Unfortunately, exact locations of debris flows are hard to predict and often have little warning. Areas with a history of debris flows are likely candidates, Wieczorek said. People should stay awake and alert during storm events, listening and watching for falling earth that would hint at a debris flow on the way, Wieczorek said.

Downstream from Peeks Creek

Many residents with homes along the Cullasaja River downstream from Peeks Creek barely escaped floodwaters that engulfed their homes rapidly around 10 p.m. At least two large campgrounds are located in the floodplain along the Cullasaja River. While permanent structures aren’t allowed in the floodplain, the campgrounds house a community of seasonal residents who live six months of the year in campers, trailers and RVs.

Ed Osborne was working feverishly to tow the campers in Old Conundrum Campground to higher ground when the river engulfed his tractor.

“It’s like a wall of water came down the river,” said Osborne.
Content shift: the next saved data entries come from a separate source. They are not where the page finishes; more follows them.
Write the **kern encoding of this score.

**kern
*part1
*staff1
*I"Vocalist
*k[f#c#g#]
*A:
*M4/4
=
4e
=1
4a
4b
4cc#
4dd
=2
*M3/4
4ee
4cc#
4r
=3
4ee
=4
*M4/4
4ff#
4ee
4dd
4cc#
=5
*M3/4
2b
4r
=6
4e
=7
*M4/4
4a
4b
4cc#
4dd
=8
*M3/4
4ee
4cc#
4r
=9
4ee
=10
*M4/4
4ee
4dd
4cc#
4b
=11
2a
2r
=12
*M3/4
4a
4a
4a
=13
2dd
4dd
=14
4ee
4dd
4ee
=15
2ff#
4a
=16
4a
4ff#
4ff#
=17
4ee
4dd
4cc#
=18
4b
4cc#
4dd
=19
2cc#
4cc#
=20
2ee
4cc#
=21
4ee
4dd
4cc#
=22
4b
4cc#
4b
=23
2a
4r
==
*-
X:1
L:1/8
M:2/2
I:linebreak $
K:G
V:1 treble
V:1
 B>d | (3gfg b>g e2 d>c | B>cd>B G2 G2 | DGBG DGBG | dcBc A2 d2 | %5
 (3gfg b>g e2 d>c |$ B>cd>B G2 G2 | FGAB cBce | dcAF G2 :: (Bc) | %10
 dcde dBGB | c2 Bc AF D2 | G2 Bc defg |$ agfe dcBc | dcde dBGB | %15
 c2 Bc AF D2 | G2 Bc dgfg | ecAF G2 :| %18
“We drove the tractor out of there and next thing you know there were trailers coming down the river.”

Osborne described a trailer smashing into the Nickijack bridge over the Cullasaja and smashing like a tin can. It got sucked under the bridge and spit out on the other side in pieces, he said.

“All of a sudden that water came up like that,” said campground resident Betty Davis, snapping her fingers to emphasize the water’s speed.

Homes along the Cullasaja were devastated as well.

Kim Watkins, who was manning the emergency rescue shelter at the Cullasaja Fire Department all night, relayed the story of one woman whose home lifted off its foundation. She waved a flashlight out the window until rescuers in a boat spotted her.

Meanwhile, the Little Tennessee River flooded homes along N.C. 28 north of Franklin. Bridges spanning the Little Tennessee in downtown Franklin were engulfed by the flood and stayed that way throughout the day Friday, hindering traffic in and out of town.

The Cartoogechaye Creek flooded and wiped out a trailer park and homes along its bank.

Britthaven Nursing Home evacuated all 180 patients from its facility along Cartoogechaye Creek, marking the second flood evacuation in little more than a week for some of the patients. The Pigeon River flooded a Britthaven facility in Clyde during Hurricane Frances a week prior, rendering the facility unusable and uprooting patients. Forty-four were brought to the Britthaven facility in Franklin, and they all had to endure a second round of storm evacuations.

“Some were a little anxious, thinking ‘I just got here and thought I was safe now,’” said Charlotte Young, the administrator. The facility was evacuated at 3:30 a.m. when rising water began to seep across the road, threatening to cut off the nursing home. The entire nursing home was relocated to the Cartoogechaye School until the next evening when water receded.

“We took every piece of equipment, our potty chairs, our charts,” Young said. Staff was called into work despite some having lost their own homes in the flood.

Mini-floods cropped up countywide. What were once small drainage ditches through backyards and along roadsides turned into creeks and ponds, washing out driveways and flooding basements.

In other places, water rushed off slopes and created creeks where before none existed. Four inches of water seeped into the Phillips 66 gas station on U.S. 441 north of town. There’s no creek or ditch around the store; the water simply washed down off the hillside out back.